» **INSTRUCTION**: Take the material below and output exactly the run of lines from the one containing "X04597Y03833*" down to the one containing "X0472Y0307*", with both included.

-- MATERIAL SHOWN follows --

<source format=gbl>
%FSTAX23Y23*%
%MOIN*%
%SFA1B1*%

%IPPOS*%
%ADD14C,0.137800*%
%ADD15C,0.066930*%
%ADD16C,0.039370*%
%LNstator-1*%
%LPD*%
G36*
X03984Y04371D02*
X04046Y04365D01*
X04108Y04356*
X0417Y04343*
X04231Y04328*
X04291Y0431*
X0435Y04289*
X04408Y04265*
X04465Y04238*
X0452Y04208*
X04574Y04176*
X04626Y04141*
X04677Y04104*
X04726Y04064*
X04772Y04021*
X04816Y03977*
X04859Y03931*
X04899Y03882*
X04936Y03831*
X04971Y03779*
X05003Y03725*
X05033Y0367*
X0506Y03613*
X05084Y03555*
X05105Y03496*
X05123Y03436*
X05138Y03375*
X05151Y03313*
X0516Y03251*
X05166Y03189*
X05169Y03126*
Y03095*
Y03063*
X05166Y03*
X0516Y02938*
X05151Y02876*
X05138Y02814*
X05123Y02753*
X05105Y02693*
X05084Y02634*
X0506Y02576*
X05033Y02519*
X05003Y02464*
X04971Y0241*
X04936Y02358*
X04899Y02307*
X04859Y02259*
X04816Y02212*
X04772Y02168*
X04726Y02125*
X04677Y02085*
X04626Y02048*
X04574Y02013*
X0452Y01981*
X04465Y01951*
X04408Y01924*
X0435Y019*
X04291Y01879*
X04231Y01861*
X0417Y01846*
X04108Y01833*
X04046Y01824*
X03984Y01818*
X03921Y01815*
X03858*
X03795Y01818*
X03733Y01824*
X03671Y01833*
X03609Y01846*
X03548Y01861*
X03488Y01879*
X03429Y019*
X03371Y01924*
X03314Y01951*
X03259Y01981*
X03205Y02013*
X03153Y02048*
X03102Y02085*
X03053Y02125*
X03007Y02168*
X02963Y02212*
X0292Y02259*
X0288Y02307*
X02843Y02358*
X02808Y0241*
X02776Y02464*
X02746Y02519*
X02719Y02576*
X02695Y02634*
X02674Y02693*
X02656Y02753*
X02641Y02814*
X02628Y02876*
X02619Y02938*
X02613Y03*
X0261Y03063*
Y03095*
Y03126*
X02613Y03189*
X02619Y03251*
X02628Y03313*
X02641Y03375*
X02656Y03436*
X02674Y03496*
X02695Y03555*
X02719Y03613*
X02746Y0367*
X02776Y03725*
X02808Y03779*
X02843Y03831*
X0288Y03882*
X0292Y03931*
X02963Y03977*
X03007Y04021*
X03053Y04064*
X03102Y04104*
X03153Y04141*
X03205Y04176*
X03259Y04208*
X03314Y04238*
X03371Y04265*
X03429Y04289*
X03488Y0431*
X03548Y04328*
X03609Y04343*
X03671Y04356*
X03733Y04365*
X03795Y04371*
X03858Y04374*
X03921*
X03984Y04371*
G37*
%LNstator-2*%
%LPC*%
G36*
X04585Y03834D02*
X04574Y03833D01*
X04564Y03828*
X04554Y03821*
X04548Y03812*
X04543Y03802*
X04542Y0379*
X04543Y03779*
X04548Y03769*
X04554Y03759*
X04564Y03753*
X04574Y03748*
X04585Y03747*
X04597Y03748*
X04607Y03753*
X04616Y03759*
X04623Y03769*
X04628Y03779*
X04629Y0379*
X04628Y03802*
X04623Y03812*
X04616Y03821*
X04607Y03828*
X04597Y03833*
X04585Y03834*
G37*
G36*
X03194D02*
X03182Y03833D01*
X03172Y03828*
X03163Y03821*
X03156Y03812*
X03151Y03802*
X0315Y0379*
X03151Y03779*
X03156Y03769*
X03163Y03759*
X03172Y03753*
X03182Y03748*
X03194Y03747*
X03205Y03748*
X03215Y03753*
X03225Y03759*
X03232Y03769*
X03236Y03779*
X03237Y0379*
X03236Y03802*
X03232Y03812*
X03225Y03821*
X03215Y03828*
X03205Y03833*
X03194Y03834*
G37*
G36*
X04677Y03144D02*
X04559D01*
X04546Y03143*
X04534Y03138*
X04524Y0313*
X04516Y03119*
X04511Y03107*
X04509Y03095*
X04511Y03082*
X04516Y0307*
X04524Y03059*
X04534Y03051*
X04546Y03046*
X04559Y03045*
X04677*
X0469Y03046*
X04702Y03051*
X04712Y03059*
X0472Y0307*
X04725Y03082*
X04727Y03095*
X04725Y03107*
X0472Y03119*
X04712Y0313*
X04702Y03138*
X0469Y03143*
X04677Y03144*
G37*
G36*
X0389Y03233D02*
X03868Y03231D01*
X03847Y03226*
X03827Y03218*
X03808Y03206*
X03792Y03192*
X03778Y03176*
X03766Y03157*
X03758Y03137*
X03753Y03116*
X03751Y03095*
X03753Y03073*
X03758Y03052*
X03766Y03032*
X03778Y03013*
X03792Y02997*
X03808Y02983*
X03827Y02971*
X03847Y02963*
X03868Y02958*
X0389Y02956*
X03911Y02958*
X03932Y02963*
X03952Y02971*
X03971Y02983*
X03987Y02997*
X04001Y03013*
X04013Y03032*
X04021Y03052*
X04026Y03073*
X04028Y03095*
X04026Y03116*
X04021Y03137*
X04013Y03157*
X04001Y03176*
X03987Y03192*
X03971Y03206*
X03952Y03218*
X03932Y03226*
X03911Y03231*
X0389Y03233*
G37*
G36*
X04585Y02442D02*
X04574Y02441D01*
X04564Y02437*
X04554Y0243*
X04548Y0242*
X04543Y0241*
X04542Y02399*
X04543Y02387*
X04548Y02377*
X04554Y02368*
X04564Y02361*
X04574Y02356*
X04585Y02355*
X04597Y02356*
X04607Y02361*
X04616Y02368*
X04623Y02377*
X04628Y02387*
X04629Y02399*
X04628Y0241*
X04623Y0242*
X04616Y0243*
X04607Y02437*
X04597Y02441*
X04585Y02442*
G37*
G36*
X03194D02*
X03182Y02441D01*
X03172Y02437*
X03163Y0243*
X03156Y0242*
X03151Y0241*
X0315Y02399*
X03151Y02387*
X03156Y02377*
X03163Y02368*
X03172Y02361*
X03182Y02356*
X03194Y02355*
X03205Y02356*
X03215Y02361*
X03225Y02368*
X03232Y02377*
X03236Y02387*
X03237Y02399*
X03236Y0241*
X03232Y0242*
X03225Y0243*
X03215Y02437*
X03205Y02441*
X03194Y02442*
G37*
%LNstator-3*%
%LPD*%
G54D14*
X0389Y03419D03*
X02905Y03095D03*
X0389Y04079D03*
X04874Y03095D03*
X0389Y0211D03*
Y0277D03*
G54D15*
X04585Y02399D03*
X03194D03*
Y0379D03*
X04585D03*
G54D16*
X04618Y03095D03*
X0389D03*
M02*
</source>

-- MATERIAL SHOWN concluded --
-- MATERIAL SHOWN follows --

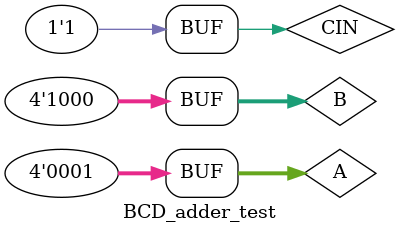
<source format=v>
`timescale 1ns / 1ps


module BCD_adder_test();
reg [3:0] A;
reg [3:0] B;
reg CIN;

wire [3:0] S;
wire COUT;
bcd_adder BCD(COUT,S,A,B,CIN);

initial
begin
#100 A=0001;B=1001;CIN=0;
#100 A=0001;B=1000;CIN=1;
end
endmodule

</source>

-- MATERIAL SHOWN concluded --

» **EXERCISE RESULT**:
X04597Y03833*
X04585Y03834*
G37*
G36*
X03194D02*
X03182Y03833D01*
X03172Y03828*
X03163Y03821*
X03156Y03812*
X03151Y03802*
X0315Y0379*
X03151Y03779*
X03156Y03769*
X03163Y03759*
X03172Y03753*
X03182Y03748*
X03194Y03747*
X03205Y03748*
X03215Y03753*
X03225Y03759*
X03232Y03769*
X03236Y03779*
X03237Y0379*
X03236Y03802*
X03232Y03812*
X03225Y03821*
X03215Y03828*
X03205Y03833*
X03194Y03834*
G37*
G36*
X04677Y03144D02*
X04559D01*
X04546Y03143*
X04534Y03138*
X04524Y0313*
X04516Y03119*
X04511Y03107*
X04509Y03095*
X04511Y03082*
X04516Y0307*
X04524Y03059*
X04534Y03051*
X04546Y03046*
X04559Y03045*
X04677*
X0469Y03046*
X04702Y03051*
X04712Y03059*
X0472Y0307*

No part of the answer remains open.